3. Interrogação (III): Ocorre pela presença de perguntas, seja para provocar reflexão ou avançar a argumentação (“O que seria ser feliz?”). Isso caracteriza interrogação na estrutura textual.

4. Conotação (IV): Palavras ou expressões em sentido figurado (“insuportavelmente feliz”, “essa tal felicidade”, “não é uma estética”).

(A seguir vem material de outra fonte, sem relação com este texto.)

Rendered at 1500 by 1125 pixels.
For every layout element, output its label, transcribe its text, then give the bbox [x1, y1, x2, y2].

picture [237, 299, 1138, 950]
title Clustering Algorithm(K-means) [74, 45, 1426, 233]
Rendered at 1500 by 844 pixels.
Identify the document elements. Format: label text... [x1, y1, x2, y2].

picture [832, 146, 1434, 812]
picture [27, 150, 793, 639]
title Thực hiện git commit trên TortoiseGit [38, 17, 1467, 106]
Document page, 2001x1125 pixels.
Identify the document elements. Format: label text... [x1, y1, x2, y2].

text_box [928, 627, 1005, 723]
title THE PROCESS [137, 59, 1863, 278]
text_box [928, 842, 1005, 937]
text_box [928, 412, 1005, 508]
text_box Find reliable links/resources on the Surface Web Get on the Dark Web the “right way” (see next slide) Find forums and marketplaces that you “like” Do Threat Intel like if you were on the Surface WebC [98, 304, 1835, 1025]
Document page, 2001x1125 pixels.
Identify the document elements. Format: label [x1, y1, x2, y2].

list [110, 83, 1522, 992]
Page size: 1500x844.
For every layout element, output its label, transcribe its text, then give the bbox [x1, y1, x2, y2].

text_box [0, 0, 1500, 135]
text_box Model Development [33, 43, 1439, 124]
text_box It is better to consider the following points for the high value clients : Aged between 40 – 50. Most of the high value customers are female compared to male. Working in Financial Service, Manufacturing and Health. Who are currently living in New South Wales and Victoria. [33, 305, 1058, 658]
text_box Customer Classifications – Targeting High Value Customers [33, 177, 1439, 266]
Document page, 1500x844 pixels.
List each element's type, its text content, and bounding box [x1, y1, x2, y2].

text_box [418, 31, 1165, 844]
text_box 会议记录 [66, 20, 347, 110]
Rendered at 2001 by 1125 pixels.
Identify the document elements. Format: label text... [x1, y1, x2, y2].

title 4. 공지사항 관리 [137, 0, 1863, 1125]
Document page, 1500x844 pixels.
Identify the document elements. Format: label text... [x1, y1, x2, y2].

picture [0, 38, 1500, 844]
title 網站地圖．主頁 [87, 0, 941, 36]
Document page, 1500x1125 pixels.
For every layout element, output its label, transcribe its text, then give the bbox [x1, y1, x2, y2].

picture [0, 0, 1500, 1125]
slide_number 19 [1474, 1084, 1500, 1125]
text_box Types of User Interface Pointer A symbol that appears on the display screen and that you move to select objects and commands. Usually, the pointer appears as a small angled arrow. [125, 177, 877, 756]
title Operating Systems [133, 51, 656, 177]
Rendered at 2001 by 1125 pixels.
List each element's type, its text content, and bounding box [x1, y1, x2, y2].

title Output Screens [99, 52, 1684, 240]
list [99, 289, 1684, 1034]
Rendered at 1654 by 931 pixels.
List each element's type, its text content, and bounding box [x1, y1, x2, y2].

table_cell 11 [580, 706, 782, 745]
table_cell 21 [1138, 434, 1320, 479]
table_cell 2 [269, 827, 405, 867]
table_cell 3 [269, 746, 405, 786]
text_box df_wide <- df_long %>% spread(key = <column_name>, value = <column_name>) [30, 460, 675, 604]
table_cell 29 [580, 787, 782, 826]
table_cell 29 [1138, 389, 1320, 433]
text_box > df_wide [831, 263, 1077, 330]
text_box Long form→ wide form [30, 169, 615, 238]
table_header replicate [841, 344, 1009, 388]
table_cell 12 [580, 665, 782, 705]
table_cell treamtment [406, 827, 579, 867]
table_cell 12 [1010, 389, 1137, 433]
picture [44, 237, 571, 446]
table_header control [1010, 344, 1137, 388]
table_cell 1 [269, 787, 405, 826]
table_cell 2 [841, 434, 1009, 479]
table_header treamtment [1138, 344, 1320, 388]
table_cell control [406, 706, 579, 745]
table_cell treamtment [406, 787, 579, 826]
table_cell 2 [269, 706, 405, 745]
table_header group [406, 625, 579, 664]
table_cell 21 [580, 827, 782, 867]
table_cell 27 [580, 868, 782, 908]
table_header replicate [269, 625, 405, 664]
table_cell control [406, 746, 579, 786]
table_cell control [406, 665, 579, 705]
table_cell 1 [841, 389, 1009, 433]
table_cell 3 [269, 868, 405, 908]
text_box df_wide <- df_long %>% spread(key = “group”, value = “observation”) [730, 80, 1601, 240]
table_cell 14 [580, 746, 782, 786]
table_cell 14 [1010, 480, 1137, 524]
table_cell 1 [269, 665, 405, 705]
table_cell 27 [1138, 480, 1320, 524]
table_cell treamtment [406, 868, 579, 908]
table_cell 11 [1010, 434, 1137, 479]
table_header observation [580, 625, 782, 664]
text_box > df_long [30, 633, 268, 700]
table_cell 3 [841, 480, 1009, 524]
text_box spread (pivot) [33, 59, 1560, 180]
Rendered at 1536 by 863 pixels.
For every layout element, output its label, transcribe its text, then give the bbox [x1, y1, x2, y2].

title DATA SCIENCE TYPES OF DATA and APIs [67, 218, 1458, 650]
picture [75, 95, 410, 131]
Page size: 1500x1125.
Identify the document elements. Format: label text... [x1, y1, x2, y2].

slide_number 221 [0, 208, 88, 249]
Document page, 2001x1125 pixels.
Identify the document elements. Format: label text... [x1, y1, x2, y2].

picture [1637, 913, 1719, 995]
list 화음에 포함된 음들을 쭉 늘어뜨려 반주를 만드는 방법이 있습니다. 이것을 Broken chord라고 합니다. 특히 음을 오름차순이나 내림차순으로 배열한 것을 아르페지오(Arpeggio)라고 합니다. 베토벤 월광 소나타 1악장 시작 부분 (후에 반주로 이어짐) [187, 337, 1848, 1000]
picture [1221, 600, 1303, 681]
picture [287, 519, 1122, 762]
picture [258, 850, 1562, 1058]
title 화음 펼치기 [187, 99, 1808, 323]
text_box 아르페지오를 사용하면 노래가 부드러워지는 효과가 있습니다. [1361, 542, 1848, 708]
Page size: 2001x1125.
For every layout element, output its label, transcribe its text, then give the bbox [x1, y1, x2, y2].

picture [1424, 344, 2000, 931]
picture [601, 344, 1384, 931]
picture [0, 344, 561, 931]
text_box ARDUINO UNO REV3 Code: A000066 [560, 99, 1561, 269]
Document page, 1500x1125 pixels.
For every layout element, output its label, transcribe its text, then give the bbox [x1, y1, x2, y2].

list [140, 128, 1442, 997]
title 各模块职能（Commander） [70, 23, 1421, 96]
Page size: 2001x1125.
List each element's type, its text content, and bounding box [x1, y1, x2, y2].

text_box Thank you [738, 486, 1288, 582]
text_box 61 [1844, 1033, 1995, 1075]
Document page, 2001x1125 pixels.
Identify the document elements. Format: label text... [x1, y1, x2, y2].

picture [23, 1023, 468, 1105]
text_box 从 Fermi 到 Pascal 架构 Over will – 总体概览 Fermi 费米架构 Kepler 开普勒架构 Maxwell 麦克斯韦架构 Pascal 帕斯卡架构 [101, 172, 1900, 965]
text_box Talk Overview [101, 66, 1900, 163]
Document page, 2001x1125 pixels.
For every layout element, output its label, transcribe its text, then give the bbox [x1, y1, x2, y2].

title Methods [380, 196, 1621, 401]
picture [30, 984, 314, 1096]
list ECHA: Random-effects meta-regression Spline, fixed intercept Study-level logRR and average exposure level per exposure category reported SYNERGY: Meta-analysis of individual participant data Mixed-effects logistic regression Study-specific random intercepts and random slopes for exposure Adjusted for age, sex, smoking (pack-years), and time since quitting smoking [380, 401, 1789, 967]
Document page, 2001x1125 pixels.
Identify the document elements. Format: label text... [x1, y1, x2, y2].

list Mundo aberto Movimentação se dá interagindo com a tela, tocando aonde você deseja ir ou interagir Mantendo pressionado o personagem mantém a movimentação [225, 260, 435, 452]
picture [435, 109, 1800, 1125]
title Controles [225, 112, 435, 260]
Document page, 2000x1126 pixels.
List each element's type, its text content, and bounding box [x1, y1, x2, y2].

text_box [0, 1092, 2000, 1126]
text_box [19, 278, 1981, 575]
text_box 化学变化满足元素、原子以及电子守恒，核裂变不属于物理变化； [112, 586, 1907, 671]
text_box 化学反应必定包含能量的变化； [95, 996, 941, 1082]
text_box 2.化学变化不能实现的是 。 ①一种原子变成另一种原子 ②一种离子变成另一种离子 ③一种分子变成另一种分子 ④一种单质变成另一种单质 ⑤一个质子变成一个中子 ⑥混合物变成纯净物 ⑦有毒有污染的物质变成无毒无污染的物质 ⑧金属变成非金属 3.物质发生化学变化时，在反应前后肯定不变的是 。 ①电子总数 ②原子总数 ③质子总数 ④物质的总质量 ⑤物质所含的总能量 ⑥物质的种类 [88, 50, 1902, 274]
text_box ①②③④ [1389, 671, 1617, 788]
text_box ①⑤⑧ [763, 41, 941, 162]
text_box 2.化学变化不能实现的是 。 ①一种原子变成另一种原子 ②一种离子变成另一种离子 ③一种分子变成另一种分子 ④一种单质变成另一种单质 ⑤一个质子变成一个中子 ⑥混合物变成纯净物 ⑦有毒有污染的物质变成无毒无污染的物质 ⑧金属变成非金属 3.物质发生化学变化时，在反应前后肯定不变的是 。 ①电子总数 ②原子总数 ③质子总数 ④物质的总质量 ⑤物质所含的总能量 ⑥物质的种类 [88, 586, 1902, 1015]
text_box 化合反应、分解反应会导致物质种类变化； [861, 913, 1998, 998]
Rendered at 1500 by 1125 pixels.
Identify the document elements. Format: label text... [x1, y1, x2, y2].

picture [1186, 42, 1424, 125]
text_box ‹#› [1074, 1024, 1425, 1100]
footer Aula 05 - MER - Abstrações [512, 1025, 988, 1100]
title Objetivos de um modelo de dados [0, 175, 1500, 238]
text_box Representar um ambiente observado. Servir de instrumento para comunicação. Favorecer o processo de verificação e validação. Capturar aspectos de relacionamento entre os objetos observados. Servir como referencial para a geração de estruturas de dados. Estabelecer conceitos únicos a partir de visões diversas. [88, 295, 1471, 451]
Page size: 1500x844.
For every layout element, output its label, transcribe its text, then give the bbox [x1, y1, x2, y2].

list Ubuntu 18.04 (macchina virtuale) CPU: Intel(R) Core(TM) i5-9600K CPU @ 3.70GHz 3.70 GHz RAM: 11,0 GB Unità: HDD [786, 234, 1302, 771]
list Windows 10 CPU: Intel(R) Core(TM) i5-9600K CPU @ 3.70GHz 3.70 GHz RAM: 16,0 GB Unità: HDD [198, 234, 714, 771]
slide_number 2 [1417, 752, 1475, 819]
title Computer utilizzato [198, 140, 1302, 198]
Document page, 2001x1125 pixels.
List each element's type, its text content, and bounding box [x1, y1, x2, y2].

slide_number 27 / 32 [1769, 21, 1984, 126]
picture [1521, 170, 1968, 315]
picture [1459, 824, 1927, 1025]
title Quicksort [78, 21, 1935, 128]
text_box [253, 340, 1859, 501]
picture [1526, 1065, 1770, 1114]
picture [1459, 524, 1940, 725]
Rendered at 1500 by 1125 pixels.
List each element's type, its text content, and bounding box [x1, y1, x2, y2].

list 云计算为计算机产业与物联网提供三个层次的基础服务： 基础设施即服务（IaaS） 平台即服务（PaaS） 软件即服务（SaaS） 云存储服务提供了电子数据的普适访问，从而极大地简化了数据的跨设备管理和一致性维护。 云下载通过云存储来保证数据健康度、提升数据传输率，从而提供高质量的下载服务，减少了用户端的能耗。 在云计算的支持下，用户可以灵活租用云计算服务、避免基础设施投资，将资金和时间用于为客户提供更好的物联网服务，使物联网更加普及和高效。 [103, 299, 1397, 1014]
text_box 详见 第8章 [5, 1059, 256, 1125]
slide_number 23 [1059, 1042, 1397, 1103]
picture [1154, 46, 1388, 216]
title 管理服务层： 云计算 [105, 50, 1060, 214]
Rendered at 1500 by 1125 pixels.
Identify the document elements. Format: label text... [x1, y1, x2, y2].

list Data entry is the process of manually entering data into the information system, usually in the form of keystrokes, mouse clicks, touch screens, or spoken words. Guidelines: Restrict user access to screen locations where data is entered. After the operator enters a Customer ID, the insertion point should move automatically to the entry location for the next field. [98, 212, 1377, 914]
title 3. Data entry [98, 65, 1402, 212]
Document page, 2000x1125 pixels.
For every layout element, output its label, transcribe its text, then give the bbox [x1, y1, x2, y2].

Segundo Infante, conotação amplia o sentido literal, sugerindo emoção ou subjetividade.

5. Denotação (V): Também há emprego literal de termos, especialmente nas passagens em que a autora define conceitos, como “a felicidade está na tomada de consciência...”. Conforma-se à definição gramatical da linguagem objetiva.

Análise das alternatvas incorretas:

A), B), C), D) - Todas omitem elementos que realmente aparecem no texto. Se o candidato não identificar adequadamente cada recurso textual, pode confundir-se, especialmente entre conotação e denotação, e entre discurso direto e indireto. Por isso, atenção às falas diretas e às variações de sentido!

Dica para provas: Ao buscar esses recursos, procure no texto frases entre aspas (direto), opiniões e sentimentos (subjetividade), perguntas explícitas (interrogação), imagens ou comparações figuradas (conotação) e trechos objetivos (denotação).

A identificação correta desses elementos é essencial para interpretar com precisão e evitar pegadinhas comuns em provas de concurso.